Another thing I’m doing to build rapport is to use more positive reinforcement. It seems silly, but I put smiley face stickers next to my kids’ journal scores if they did a good job. It takes a few extra seconds which can add up if you have a full load of classes to grade. Thankfully, I just have half. So I decided this one small thing could possibly make a big difference. They may not be in elementary school, but I still think they like the positive recognition. “Gold stars” are always a cool thing, right?

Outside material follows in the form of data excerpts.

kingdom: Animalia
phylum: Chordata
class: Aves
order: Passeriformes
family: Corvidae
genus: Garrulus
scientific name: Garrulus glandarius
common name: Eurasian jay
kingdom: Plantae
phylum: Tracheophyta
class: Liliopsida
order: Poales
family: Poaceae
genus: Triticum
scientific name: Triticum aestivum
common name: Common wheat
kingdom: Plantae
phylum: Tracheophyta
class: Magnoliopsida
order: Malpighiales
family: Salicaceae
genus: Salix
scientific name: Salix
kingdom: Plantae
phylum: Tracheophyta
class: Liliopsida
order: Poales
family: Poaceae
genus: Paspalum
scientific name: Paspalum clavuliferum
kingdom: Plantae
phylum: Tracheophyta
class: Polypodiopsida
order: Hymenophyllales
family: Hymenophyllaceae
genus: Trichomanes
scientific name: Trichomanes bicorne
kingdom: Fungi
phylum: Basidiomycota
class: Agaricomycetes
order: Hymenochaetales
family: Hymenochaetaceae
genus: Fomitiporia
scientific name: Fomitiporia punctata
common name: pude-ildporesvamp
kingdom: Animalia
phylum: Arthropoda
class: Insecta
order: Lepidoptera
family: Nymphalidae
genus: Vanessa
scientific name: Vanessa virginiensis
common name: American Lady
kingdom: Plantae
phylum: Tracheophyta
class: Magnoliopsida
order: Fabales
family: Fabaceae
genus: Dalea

I’m trying to use the harder academic language more frequently in class. I also plan to draw students’ attention more to author’s purpose because I think they have a hard time identifying that, and therefore have a hard time comprehending. I’ve actually looked at the kids’ Lexiles to identify the at-risk kids. I’ve reached out to one student and provided him a list of books at his level in our library catalog. I have plans to have my students fill out an evaluation form at the end of the term when they have a good grasp of my style. If they're honest and constructive, I hope it will confirm the areas I believe are my strengths and direct me on improving my areas of weakness. 

It’s funny that I’m making all these goals and feel I’ve progressed so much this year at a time when I’m considering bowing out of teaching in the next year or two. I guess I figure we should always be trying to improve. Because it’s not worth doing if it’s not worth doing well, right? If I don’t care about being the best teacher for me, I at least want to do my best for the kids. Who knows? Maybe this year will change my mind. 

1 comment:

Cara Jessop said...

Sounds like you're doing a great job, I envy you being able to teach and really get comfortable with it! Why are you thinking of leaving teaching?